Teen who lost arm in shark attack released from hospital

Shark attack victim Contributed Art /New Hanover Regional Medical Center

From his hospital bed Hunter Treschl vows to live a normal life after shark attack.

A 16-year-old who lost his left arm this week in one of two back-to-back shark attacks in North Carolina has been released from the hospital, officials said on Thursday.

Hunter Treschl had been playing with a cousin on Sunday in waist-deep water off Oak Island, North Carolina, when he was bitten. His arm was removed below the shoulder, and he had been recovering in the New Hanover Regional Medical Center in Wilmington.

A hospital statement did not specify when the boy was released.

Treschl was one of two youths seriously injured in the shark attacks, which occurred about an hour apart on Oak Island, and which also saw Kiersten Yow, 12, lose part of her left arm and suffer serious leg injuries.
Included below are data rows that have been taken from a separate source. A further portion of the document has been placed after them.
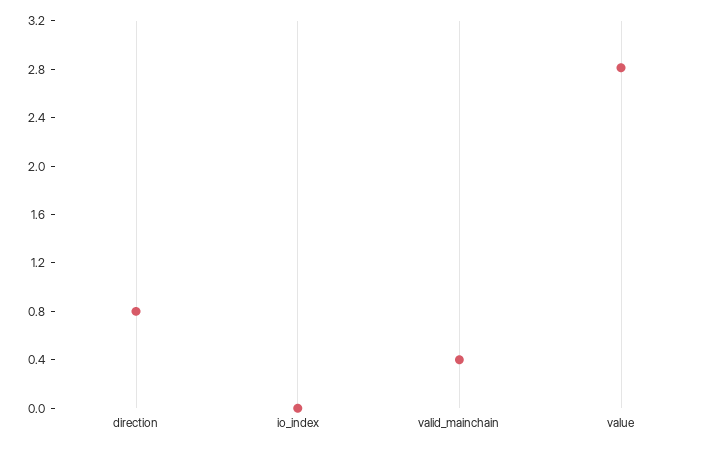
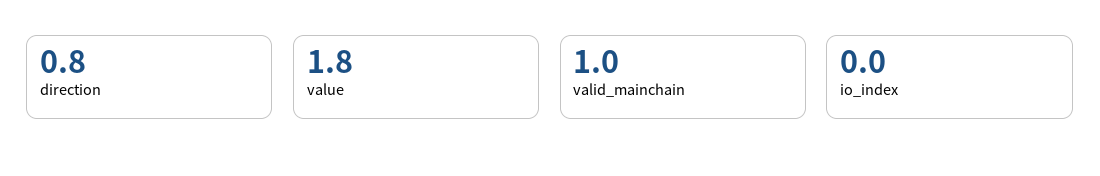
  {
    "direction": 0.8,
    "io_index": 0,
-   "valid_mainchain": 0.4,
+   "valid_mainchain": 1,
-   "value": 2.8
+   "value": 1.8
  }

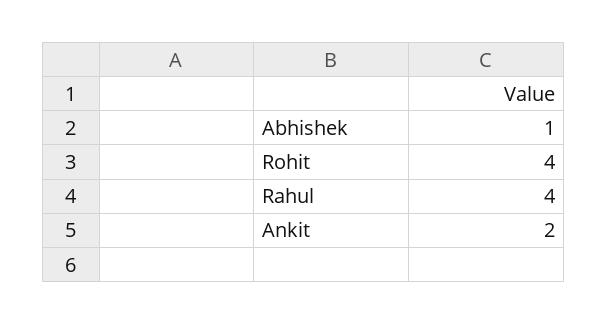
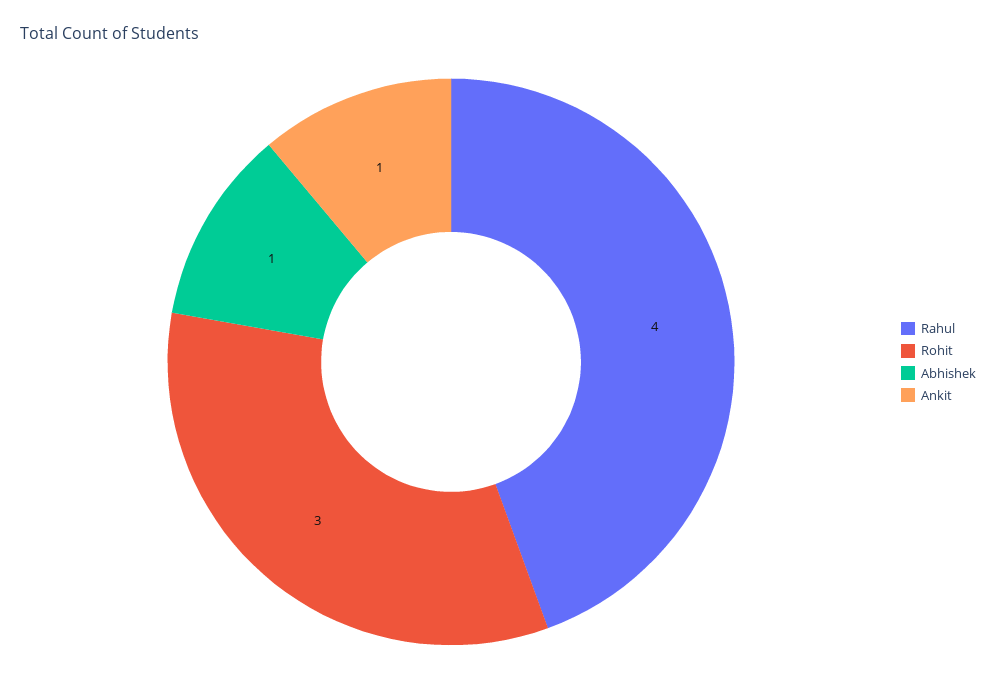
  {
    "Abhishek": 1,
-   "Rohit": 4,
+   "Rohit": 3,
    "Rahul": 4,
-   "Ankit": 2
+   "Ankit": 1
  }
She was in stable condition at another hospital as of Tuesday, when her parents released a statement saying she has “a long road to recovery.”

The attacks occurred at the start of the summer tourism season in Oak Island, where officials now are seeking to ban beachside shark fishing through the July 4 holiday weekend, according to the StarNews newspaper, based in Wilmington.

Earlier in the week, the hospital posted a video in which Treschl said the encounter came without warning.

"The first I saw it was when it was biting up my left arm," the Colorado teenager said in the video. “It got that off, eventually.”

Authorities in the beach town of 7,000 year-round residents asked state wildlife officials to limit fishing that can involve a practice called chumming, in which bloody fish parts are tossed into the water to draw predators, the StarNews newspaper reported.

Dual shark attacks in such close proximity are extremely rare, said George Burgess, director of the International Shark Attack File database maintained at the University of Florida.

Last year, his group recorded 52 unprovoked and nonfatal attacks in the United States, with almost half occurring off the east coast of Florida.